WHAT THE TASK ASKS | Turn the material below into a JSON list of strings, one string per line and no blank lines, starting with its first line and going on through the line containing "контроля над автомобилем в случае".

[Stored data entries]
☆ ☆ ☆ ☆

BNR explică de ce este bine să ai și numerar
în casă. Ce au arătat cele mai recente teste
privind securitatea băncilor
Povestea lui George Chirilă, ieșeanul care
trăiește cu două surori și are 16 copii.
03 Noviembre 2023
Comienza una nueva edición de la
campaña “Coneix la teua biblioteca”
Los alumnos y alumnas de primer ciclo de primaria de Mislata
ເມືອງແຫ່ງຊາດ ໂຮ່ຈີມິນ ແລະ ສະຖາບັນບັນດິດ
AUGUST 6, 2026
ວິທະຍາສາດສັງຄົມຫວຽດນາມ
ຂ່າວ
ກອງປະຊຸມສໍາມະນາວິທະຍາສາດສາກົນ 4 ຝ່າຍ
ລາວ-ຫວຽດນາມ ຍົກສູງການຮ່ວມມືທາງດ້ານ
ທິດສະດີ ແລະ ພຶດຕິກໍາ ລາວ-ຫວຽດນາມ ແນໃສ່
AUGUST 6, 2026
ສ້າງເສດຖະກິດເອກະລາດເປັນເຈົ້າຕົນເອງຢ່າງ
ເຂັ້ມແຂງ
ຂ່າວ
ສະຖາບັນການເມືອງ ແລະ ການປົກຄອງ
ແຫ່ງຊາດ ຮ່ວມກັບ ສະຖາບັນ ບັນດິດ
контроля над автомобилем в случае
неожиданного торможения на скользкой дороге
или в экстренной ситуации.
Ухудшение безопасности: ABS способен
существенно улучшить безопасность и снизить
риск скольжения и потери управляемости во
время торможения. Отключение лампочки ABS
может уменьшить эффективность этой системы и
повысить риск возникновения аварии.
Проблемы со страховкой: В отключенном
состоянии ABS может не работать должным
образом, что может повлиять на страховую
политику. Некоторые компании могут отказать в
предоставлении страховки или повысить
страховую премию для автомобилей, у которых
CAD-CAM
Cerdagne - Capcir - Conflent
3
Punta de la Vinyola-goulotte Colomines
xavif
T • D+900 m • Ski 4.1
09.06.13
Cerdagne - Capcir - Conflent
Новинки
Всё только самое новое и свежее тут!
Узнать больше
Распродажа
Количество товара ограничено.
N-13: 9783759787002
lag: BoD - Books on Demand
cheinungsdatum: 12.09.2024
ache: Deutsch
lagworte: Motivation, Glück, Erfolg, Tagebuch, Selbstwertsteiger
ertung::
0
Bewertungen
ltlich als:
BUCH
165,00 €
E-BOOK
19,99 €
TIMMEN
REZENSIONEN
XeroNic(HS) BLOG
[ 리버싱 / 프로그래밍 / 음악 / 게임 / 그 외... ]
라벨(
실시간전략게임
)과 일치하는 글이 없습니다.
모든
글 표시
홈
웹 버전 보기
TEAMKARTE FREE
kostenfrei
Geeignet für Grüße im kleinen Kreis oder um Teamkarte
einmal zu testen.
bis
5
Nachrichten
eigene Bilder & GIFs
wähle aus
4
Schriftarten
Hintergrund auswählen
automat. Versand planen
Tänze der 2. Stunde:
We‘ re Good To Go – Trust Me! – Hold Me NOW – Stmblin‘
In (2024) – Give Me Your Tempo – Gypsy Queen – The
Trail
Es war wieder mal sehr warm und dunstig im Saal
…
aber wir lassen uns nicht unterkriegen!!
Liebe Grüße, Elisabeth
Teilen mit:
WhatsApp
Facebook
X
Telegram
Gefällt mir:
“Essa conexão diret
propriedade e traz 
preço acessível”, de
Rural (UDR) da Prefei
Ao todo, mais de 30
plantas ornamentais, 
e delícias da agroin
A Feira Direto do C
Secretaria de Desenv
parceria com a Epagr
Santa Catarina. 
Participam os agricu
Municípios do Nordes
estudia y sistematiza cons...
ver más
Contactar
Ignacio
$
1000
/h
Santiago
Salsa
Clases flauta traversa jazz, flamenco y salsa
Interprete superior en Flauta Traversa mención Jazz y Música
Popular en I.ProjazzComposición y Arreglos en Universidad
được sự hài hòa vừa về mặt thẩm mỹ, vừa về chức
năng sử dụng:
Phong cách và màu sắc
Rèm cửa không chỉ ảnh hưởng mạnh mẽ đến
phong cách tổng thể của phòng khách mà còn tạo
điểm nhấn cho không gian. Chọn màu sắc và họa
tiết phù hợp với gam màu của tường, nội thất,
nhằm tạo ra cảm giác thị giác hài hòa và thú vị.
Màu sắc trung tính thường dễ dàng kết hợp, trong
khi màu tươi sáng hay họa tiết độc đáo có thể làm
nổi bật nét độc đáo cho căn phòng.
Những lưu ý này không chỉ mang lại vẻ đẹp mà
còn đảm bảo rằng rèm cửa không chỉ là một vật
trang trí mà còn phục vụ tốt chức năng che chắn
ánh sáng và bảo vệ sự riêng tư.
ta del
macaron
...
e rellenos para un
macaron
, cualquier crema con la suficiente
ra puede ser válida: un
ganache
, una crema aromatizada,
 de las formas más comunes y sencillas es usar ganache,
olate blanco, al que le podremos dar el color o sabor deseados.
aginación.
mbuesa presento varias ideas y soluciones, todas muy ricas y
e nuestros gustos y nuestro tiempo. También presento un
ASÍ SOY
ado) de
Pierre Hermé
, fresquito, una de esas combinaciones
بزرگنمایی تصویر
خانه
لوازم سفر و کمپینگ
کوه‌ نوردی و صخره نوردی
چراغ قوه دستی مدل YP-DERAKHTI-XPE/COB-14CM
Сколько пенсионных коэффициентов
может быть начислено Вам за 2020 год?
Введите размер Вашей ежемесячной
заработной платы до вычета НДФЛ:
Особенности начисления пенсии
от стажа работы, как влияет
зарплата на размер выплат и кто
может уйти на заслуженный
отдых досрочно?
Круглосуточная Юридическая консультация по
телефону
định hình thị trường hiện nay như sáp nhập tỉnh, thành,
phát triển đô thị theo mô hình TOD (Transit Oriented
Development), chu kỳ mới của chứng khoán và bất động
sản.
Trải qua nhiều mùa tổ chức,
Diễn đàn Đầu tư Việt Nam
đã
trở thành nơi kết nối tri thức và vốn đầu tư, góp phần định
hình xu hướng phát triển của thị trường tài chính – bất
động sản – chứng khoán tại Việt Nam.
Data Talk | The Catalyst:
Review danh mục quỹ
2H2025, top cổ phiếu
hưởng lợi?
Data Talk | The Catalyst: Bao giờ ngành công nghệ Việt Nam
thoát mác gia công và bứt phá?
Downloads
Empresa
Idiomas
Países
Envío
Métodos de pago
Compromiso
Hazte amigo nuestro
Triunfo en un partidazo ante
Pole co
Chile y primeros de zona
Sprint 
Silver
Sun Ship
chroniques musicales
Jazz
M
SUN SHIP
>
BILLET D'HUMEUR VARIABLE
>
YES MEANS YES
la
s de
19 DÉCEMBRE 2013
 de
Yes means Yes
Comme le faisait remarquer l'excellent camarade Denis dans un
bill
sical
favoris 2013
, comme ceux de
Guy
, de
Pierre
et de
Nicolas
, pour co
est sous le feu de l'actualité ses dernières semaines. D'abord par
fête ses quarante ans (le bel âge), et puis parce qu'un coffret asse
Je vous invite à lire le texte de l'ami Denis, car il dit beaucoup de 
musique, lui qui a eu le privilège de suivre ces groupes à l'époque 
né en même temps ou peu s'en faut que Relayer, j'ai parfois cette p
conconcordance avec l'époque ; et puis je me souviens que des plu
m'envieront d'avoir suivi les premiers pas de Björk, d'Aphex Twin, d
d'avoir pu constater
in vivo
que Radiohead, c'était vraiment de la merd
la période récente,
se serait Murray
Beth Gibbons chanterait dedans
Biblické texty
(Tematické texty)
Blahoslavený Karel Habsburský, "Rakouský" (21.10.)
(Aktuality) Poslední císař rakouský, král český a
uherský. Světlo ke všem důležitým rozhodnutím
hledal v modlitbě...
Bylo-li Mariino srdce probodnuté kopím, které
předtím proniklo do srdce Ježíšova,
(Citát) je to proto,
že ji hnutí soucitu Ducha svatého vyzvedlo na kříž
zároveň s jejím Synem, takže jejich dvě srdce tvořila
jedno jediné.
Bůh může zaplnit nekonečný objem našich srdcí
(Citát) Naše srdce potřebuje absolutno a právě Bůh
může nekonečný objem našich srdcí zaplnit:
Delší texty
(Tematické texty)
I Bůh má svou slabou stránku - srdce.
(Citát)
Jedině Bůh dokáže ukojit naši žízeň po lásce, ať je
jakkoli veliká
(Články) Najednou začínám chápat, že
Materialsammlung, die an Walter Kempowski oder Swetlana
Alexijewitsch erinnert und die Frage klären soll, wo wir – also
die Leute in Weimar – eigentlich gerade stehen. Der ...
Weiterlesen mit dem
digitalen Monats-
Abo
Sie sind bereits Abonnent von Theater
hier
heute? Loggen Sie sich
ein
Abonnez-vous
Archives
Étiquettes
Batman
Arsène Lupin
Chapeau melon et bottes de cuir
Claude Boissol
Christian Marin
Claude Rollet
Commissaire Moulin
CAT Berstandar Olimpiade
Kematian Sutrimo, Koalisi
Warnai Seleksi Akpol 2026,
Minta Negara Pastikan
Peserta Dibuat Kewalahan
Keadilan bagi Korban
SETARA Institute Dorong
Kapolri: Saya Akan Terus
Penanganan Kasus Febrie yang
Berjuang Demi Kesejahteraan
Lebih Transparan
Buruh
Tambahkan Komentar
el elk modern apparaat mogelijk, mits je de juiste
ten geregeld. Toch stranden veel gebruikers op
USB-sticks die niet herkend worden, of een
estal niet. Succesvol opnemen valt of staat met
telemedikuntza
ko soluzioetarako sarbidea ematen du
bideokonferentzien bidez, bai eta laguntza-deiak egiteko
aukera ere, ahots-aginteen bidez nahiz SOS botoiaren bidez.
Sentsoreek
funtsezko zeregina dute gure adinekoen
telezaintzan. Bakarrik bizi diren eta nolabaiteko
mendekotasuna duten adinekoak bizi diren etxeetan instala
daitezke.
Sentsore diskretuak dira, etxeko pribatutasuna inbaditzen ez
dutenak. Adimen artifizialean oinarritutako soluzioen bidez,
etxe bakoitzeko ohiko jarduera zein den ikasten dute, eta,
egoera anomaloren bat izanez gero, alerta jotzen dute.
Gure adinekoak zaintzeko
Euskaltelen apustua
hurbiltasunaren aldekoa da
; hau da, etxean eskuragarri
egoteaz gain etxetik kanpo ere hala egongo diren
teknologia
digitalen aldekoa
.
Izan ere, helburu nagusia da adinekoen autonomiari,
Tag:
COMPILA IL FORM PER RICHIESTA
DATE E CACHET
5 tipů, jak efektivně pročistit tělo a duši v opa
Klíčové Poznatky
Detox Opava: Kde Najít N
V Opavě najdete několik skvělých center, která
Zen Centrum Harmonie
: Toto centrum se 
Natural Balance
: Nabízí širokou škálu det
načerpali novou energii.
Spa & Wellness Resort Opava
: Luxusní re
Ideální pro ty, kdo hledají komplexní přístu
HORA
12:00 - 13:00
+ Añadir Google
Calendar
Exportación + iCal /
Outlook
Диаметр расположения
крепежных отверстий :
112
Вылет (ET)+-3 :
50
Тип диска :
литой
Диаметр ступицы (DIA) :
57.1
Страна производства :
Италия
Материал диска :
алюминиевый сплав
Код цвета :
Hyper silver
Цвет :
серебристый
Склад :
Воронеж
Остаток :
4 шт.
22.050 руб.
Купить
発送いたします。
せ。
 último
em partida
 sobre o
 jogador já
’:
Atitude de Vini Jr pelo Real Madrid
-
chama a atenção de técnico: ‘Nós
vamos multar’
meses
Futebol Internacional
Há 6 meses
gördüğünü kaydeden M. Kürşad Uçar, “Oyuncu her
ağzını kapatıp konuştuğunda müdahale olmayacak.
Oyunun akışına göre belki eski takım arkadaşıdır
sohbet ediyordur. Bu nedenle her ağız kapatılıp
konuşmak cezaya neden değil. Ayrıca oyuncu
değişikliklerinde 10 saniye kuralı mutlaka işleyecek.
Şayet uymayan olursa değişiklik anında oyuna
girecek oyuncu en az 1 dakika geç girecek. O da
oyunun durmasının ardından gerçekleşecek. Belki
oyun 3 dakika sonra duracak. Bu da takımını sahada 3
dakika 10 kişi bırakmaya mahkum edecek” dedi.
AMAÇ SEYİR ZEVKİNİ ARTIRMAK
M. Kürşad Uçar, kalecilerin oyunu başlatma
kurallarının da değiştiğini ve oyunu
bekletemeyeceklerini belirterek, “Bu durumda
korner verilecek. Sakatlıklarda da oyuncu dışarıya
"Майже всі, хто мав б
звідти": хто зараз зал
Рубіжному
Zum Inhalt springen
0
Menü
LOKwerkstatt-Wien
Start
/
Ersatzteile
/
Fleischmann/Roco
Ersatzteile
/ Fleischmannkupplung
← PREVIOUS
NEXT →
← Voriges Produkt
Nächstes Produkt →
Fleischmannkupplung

☆ ☆ ☆ ☆

TASK RESPONSE |
[
  "BNR explică de ce este bine să ai și numerar",
  "în casă. Ce au arătat cele mai recente teste",
  "privind securitatea băncilor",
  "Povestea lui George Chirilă, ieșeanul care",
  "trăiește cu două surori și are 16 copii.",
  "03 Noviembre 2023",
  "Comienza una nueva edición de la",
  "campaña “Coneix la teua biblioteca”",
  "Los alumnos y alumnas de primer ciclo de primaria de Mislata",
  "ເມືອງແຫ່ງຊາດ ໂຮ່ຈີມິນ ແລະ ສະຖາບັນບັນດິດ",
  "AUGUST 6, 2026",
  "ວິທະຍາສາດສັງຄົມຫວຽດນາມ",
  "ຂ່າວ",
  "ກອງປະຊຸມສໍາມະນາວິທະຍາສາດສາກົນ 4 ຝ່າຍ",
  "ລາວ-ຫວຽດນາມ ຍົກສູງການຮ່ວມມືທາງດ້ານ",
  "ທິດສະດີ ແລະ ພຶດຕິກໍາ ລາວ-ຫວຽດນາມ ແນໃສ່",
  "AUGUST 6, 2026",
  "ສ້າງເສດຖະກິດເອກະລາດເປັນເຈົ້າຕົນເອງຢ່າງ",
  "ເຂັ້ມແຂງ",
  "ຂ່າວ",
  "ສະຖາບັນການເມືອງ ແລະ ການປົກຄອງ",
  "ແຫ່ງຊາດ ຮ່ວມກັບ ສະຖາບັນ ບັນດິດ",
  "контроля над автомобилем в случае"
]